(173f) The Role of Mathematical Modeling on the Optimal Control of HIV-1 Pathogenesis
AIChE Annual Meeting
2005
2005 Annual Meeting
Food, Pharmaceutical & Bioengineering Division
Modeling, Analysis, and Control in Biomedicine
Tuesday, November 1, 2005 - 9:50am to 10:10am
The human immune system is complex and not fully understood, and no model, mathematical or otherwise, can capture every facet of its phenomenology. Nevertheless, mathematical modeling of HIV-1 infection has proven to be instrumental for the current understanding of the AIDS pathogenesis [Ho et al. (1995) Nature, 373(12), 123-126; Wei et al. (1995) Nature, 373(12), 117-122], since it offers the unique means to adequately pose hypotheses concerning AIDS dynamics and treatment protocols.
Focusing on the HIV-1 subtype-B epidemic, it is the purpose of this paper to delve into this complicated combination of mathematics and immunology in order to provide a comprehensive and unified overview of the main features directly involved in the development of mathematical models aimed at the optimal management of HIV-1 infection through highly active antiretroviral therapy (HAART) schemes. Based on recent results, this paper targets the cellular and molecular biology levels and addresses key-issues concerned with the natural history of AIDS, the basic human anatomic model, the host cell entry of HIV-1, the quantification the HIV-1 infectivity in terms of viral coreceptor specificity as well as regulation and expression of CCR5 and CXCR4 molecules on the target cell, the T-lymphocyte generation and infection models and the immune response model.

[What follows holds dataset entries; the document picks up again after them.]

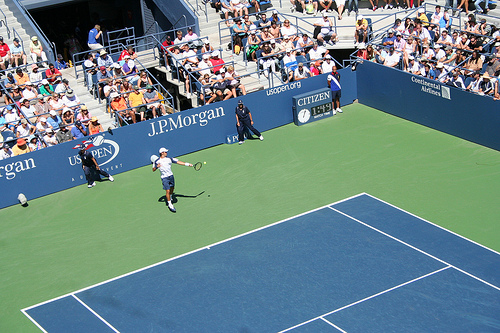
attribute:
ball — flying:
[201, 157, 207, 164]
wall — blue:
[0, 67, 472, 199]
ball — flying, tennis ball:
[200, 158, 211, 165]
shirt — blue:
[145, 143, 206, 218]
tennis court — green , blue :
[10, 172, 499, 332]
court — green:
[289, 128, 440, 190]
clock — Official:
[292, 89, 343, 128]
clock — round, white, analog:
[286, 89, 340, 125]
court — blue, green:
[263, 164, 415, 331]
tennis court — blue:
[21, 193, 495, 331]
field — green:
[9, 108, 493, 332]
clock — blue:
[287, 85, 340, 127]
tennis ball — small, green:
[193, 159, 213, 185]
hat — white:
[158, 145, 170, 153]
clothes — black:
[239, 112, 253, 132]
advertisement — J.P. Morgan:
[148, 102, 228, 137]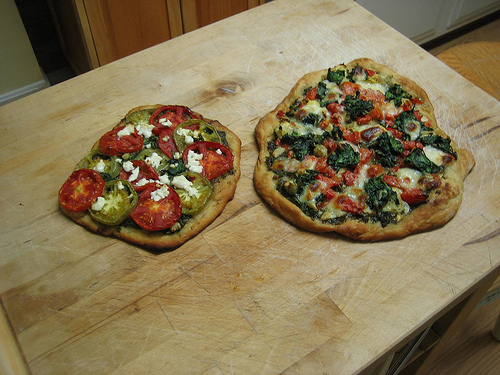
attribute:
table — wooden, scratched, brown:
[0, 0, 499, 374]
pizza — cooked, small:
[53, 101, 242, 254]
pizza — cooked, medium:
[251, 57, 478, 245]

The major contributions of this work are as follows: a) a unified comparison of the major mathematical developments in the area emphasizing main potentials and limitations that characterizes past work; b) several issues related to mathematics and immunology and a biology-oriented discussion that focuses on novel mechanisms recently identified that affect the course of HIV-1 infection; c) development of a more comprehensive biological basis that addresses the complex and integrated human immunology for development of phenomenological mathematical models, which may serve to study the dynamics of other viral pathogenesis, as hepatitis-C. In particular, these concern the development of biological models that incorporate a multi-compartment human body model, which considers the peripheral blood, the lymphoid tissues and the central nervous system; a cellular apoptotic model that may contribute to T-cell depletion throughout the infection course; a comprehensive CD4+ T-cell infection model that considers distinct cellular phenotypes and infection routes other than virus-cell, and an integrated model for the CD8+ T-cell pool dynamics that regards its immunologic interactions with the monocyte-macrophage cell lineage d) the foundations for the development of a realistic HIV-1 drug chemotherapy model that must be incorporated into the human immunology model in order to compose an integrated tool that is able to define the optimal drug chemotherapy short-term schedule for AIDS infection as function of patient status at a given time.